* _Exercise details_
Return, word for word, only the lines of the data below that lie between the line with "Internship Initiative Fact Sheet" and the line with "Allen, VA 23060 |", those two lines included.

* _Entries supplied_
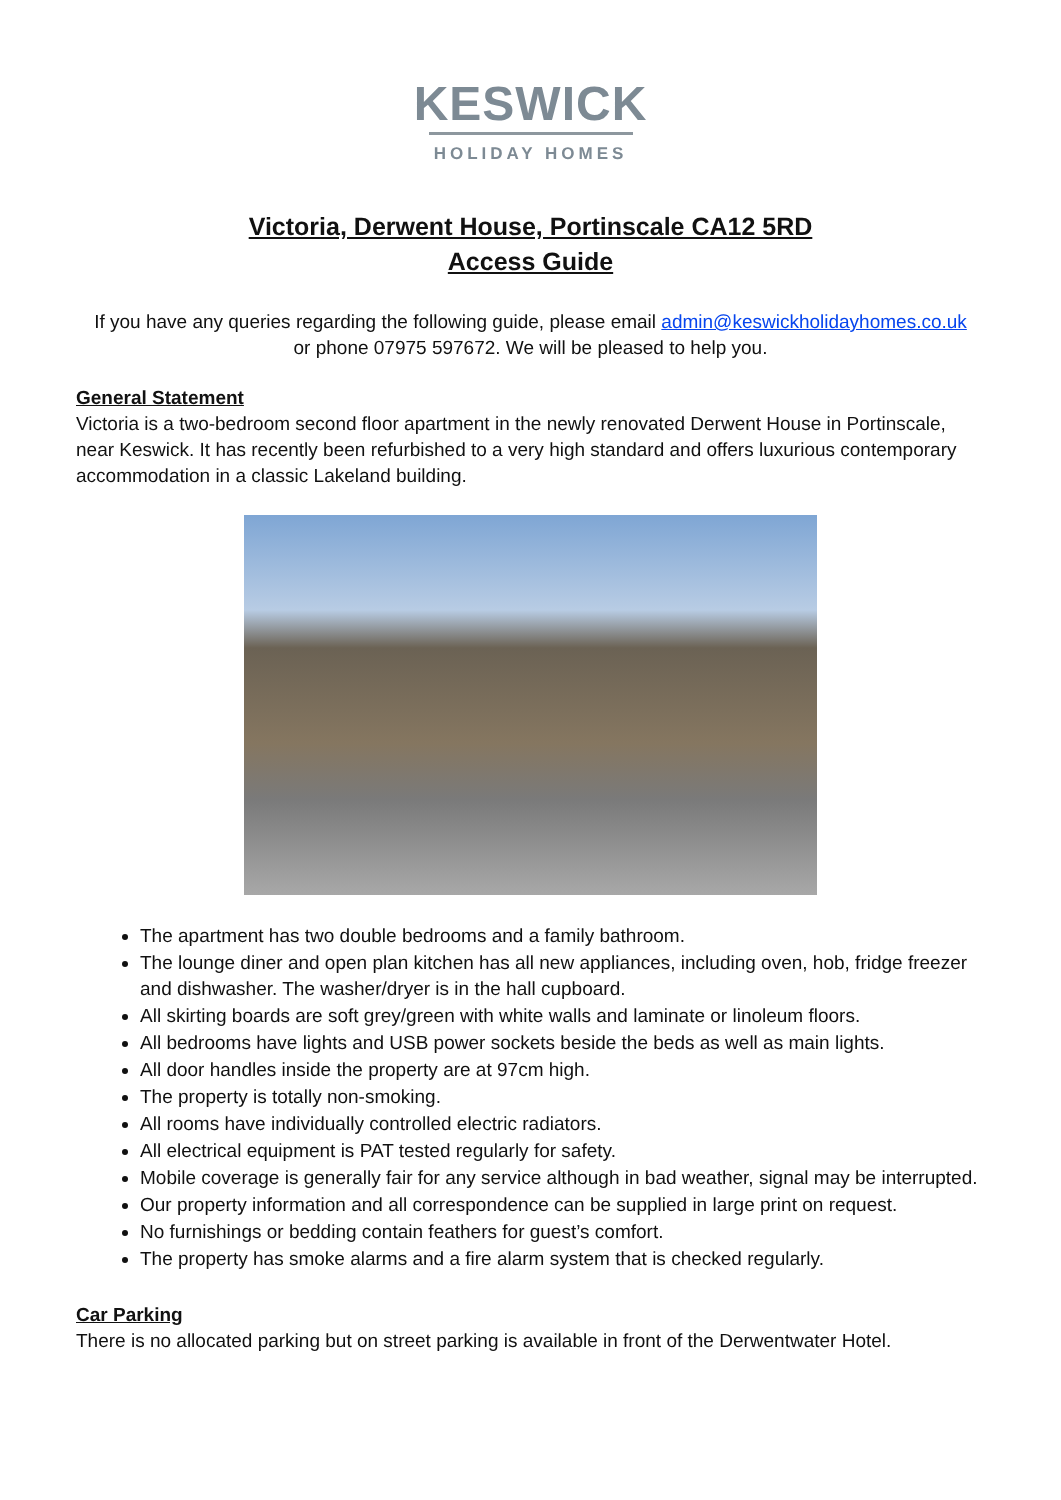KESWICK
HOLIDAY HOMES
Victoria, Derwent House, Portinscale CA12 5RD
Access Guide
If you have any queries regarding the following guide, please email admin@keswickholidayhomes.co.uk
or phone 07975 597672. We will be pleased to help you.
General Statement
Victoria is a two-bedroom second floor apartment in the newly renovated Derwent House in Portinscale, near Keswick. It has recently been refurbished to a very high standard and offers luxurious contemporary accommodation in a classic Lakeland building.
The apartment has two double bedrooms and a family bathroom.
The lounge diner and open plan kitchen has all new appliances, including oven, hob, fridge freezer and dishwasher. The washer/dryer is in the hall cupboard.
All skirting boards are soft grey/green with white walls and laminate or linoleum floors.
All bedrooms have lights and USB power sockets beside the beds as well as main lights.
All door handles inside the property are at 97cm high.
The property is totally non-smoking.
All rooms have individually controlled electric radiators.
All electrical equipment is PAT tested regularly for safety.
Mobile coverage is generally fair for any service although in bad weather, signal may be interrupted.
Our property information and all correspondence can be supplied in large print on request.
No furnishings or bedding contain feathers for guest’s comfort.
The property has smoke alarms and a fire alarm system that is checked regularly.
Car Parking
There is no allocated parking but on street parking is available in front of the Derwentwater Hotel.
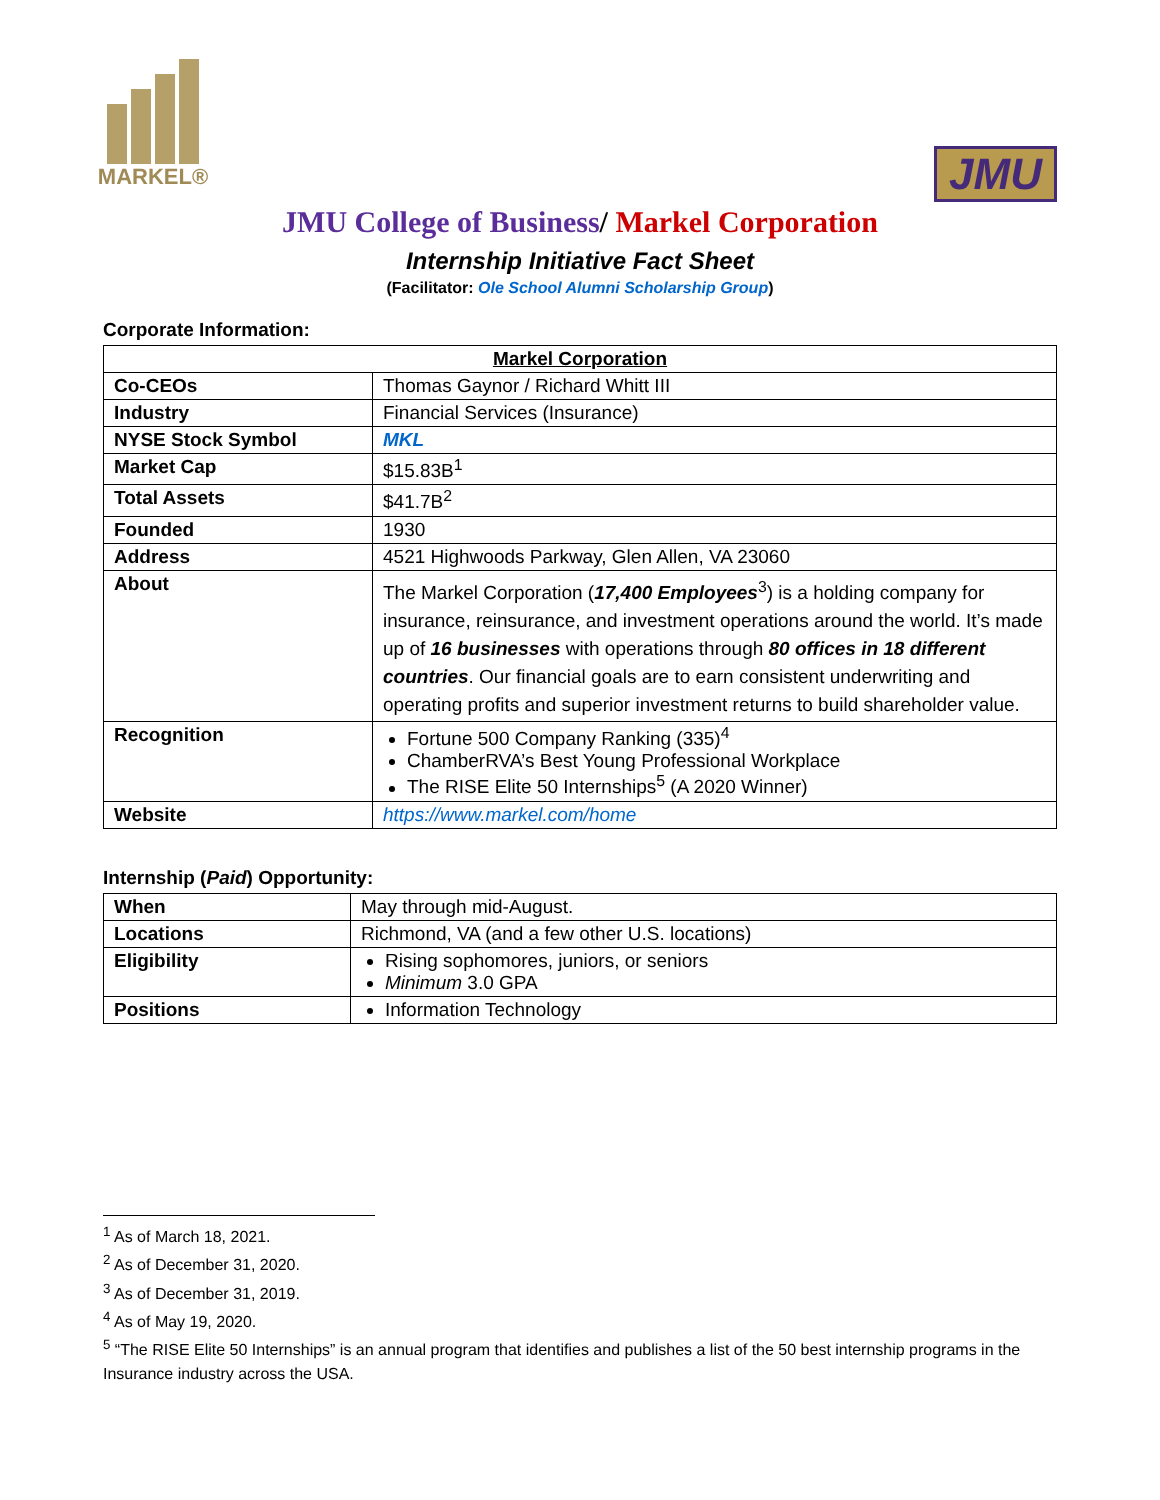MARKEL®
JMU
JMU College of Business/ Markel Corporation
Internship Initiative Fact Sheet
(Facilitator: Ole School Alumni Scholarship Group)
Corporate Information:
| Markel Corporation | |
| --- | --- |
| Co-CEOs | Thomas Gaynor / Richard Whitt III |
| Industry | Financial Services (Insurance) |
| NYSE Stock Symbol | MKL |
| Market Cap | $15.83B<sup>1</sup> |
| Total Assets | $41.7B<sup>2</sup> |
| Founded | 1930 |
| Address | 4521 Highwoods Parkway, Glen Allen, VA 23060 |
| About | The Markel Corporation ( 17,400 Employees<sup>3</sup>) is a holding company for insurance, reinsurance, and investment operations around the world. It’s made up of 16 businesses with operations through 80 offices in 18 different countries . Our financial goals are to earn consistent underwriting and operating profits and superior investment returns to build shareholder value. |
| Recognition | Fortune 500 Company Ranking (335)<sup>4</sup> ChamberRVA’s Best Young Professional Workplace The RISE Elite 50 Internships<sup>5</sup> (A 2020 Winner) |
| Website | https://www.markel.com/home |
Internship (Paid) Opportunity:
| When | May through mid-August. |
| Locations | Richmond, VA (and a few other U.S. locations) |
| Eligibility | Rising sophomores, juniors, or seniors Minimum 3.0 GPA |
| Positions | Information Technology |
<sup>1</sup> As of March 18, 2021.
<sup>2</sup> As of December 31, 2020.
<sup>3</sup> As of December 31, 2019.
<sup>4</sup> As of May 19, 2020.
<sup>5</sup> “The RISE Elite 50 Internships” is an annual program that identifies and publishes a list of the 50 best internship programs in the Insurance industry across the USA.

---

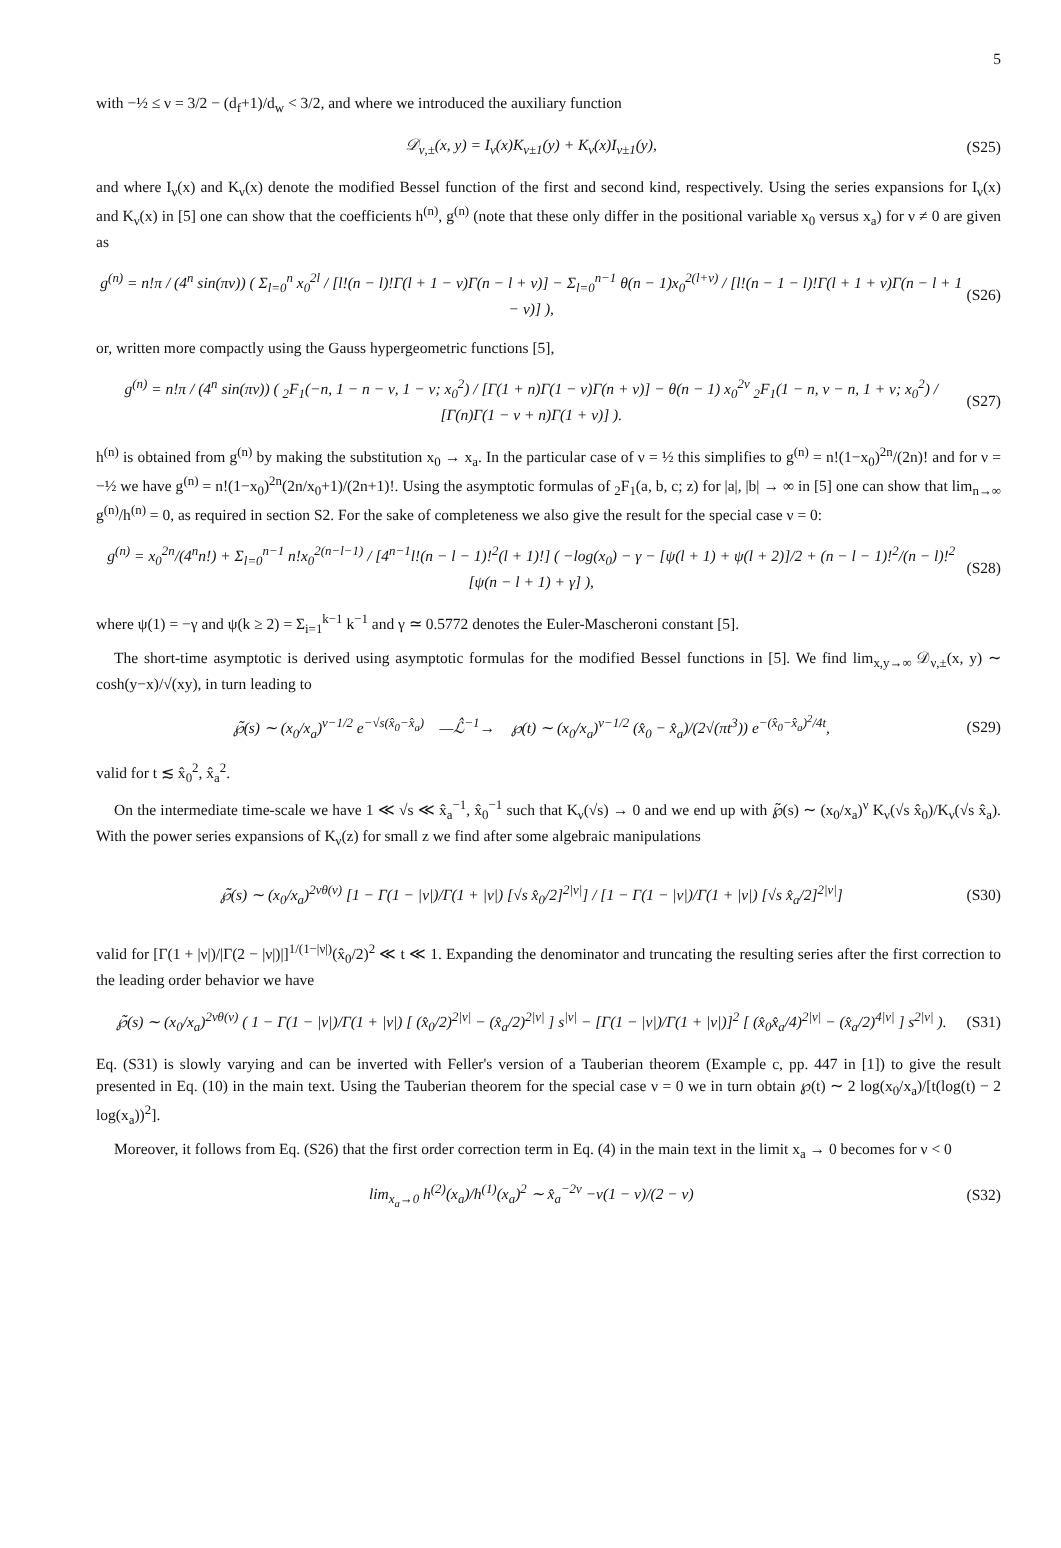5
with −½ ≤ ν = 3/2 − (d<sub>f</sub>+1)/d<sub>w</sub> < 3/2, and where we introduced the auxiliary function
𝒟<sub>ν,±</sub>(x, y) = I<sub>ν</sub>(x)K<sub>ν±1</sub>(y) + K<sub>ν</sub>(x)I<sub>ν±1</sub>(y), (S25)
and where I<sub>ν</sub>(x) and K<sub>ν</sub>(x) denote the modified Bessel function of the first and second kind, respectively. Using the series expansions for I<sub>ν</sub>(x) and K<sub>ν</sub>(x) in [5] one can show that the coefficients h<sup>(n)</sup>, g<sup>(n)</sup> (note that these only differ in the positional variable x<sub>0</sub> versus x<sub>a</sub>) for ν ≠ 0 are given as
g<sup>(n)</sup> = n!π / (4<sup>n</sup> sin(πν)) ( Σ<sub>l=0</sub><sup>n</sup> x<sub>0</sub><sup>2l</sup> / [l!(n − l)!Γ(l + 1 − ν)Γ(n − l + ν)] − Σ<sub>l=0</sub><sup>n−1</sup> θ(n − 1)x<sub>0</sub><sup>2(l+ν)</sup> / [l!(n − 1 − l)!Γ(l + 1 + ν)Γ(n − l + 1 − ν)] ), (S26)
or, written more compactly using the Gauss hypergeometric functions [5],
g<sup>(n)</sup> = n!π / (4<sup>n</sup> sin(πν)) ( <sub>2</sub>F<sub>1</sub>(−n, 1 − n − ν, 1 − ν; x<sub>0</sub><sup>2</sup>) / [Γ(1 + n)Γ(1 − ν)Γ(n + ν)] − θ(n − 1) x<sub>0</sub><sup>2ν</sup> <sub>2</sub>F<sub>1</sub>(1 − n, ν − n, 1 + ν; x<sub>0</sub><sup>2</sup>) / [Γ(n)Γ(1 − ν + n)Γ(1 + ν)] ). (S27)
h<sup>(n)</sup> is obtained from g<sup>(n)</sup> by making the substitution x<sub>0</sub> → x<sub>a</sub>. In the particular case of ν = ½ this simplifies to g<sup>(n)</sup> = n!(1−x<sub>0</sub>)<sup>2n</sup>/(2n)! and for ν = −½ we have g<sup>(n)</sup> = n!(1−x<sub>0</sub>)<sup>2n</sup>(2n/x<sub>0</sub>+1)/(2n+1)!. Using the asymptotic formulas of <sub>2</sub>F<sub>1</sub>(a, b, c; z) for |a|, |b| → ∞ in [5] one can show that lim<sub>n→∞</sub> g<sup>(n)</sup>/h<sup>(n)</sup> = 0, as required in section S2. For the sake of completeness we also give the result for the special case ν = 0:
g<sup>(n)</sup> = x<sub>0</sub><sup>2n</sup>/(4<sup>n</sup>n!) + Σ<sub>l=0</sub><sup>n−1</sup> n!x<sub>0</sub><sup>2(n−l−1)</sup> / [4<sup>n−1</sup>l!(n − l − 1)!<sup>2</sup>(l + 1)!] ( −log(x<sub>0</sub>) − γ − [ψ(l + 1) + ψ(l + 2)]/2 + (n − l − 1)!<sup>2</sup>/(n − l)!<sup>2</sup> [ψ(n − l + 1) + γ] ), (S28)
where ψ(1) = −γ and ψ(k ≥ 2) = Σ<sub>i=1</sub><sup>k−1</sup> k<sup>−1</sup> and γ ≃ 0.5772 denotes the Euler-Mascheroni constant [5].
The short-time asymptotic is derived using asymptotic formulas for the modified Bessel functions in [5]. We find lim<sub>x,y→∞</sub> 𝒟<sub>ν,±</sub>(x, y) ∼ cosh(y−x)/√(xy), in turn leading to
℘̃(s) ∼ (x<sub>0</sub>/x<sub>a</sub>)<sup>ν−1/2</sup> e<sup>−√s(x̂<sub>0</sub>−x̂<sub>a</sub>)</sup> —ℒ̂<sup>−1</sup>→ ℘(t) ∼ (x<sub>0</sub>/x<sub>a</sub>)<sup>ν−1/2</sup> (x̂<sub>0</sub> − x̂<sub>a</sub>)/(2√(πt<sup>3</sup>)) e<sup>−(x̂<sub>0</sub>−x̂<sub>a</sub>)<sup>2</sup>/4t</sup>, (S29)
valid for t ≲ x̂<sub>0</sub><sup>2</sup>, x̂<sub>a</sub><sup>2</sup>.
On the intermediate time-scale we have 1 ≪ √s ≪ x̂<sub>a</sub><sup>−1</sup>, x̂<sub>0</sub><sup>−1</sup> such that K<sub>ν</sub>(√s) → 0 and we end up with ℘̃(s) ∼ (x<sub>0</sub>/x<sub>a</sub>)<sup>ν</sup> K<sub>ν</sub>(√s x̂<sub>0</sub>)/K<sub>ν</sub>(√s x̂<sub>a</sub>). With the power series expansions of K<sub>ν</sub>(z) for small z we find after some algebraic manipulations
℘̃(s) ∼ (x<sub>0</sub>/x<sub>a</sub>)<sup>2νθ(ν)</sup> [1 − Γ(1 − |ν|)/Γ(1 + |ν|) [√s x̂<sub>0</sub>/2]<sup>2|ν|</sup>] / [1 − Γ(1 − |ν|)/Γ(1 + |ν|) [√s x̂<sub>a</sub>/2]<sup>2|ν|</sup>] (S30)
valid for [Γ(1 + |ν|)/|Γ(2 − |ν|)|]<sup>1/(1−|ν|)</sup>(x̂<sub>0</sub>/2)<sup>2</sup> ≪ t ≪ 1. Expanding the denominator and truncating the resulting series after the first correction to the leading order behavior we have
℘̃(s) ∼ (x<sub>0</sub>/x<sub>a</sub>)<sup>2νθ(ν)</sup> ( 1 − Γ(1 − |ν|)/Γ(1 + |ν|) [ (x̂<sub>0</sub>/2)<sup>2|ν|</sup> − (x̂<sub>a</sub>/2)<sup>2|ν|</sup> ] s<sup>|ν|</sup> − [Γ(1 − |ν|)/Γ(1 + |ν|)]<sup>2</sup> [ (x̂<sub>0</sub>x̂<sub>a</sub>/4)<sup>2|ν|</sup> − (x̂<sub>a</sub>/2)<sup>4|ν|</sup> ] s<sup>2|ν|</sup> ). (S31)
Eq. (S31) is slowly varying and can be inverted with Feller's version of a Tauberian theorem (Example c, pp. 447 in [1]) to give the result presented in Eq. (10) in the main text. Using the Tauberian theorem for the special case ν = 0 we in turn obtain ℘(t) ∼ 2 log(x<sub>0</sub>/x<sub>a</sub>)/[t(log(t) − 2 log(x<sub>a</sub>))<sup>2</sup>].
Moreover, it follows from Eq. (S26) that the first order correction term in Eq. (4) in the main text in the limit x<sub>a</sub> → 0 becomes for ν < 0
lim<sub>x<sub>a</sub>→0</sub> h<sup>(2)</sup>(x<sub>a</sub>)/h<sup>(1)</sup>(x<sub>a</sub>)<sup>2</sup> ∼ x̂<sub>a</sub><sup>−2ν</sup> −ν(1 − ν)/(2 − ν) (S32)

* _Written answer_
Internship Initiative Fact Sheet
(Facilitator: Ole School Alumni Scholarship Group)
Corporate Information:
| Markel Corporation | |
| --- | --- |
| Co-CEOs | Thomas Gaynor / Richard Whitt III |
| Industry | Financial Services (Insurance) |
| NYSE Stock Symbol | MKL |
| Market Cap | $15.83B<sup>1</sup> |
| Total Assets | $41.7B<sup>2</sup> |
| Founded | 1930 |
| Address | 4521 Highwoods Parkway, Glen Allen, VA 23060 |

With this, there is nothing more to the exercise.